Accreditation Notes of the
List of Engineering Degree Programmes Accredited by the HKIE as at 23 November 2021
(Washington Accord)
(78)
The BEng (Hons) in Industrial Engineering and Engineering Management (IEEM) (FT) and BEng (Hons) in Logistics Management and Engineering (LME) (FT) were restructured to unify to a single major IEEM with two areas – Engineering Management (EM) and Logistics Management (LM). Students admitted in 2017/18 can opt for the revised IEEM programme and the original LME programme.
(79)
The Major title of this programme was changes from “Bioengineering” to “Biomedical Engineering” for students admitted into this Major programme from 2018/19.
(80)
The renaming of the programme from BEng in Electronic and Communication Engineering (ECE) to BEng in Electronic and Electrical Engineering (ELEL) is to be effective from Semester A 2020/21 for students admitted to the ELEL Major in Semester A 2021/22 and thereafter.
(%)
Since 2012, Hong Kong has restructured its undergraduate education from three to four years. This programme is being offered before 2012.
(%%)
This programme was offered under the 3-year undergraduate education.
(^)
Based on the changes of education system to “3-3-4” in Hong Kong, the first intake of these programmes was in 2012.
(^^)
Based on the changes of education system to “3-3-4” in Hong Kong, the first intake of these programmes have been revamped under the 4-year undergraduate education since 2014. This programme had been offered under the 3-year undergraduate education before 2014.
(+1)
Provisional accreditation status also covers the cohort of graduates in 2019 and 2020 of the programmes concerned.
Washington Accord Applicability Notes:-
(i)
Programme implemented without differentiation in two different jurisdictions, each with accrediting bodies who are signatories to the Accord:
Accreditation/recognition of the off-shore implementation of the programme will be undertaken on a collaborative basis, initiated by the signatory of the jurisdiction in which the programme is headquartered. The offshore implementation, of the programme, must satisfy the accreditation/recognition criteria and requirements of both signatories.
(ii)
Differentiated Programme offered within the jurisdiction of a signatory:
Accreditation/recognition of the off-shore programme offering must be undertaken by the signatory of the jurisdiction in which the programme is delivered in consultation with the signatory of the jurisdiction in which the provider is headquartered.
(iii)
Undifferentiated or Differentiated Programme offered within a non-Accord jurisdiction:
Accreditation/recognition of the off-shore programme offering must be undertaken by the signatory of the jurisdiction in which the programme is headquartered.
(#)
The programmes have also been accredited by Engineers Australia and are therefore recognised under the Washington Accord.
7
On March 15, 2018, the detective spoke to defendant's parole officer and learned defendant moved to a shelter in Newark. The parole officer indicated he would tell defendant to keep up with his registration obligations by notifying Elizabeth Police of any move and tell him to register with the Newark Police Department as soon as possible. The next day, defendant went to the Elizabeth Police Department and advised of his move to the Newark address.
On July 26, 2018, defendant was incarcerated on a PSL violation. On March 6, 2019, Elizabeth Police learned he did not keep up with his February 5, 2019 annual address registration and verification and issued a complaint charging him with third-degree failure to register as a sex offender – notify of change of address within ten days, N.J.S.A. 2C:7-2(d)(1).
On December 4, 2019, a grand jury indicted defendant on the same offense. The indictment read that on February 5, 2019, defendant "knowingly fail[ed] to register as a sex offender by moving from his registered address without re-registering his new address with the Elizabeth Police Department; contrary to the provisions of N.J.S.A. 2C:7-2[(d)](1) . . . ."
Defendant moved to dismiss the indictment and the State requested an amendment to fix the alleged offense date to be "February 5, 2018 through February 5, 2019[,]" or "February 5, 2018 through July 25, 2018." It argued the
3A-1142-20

* [TASK DIRECTIONS]
Return each line above where the word "education" shows up.

* [COMPLETED TASK]
Since 2012, Hong Kong has restructured its undergraduate education from three to four years. This programme is being offered before 2012.
This programme was offered under the 3-year undergraduate education.
Based on the changes of education system to “3-3-4” in Hong Kong, the first intake of these programmes was in 2012.
Based on the changes of education system to “3-3-4” in Hong Kong, the first intake of these programmes have been revamped under the 4-year undergraduate education since 2014. This programme had been offered under the 3-year undergraduate education before 2014.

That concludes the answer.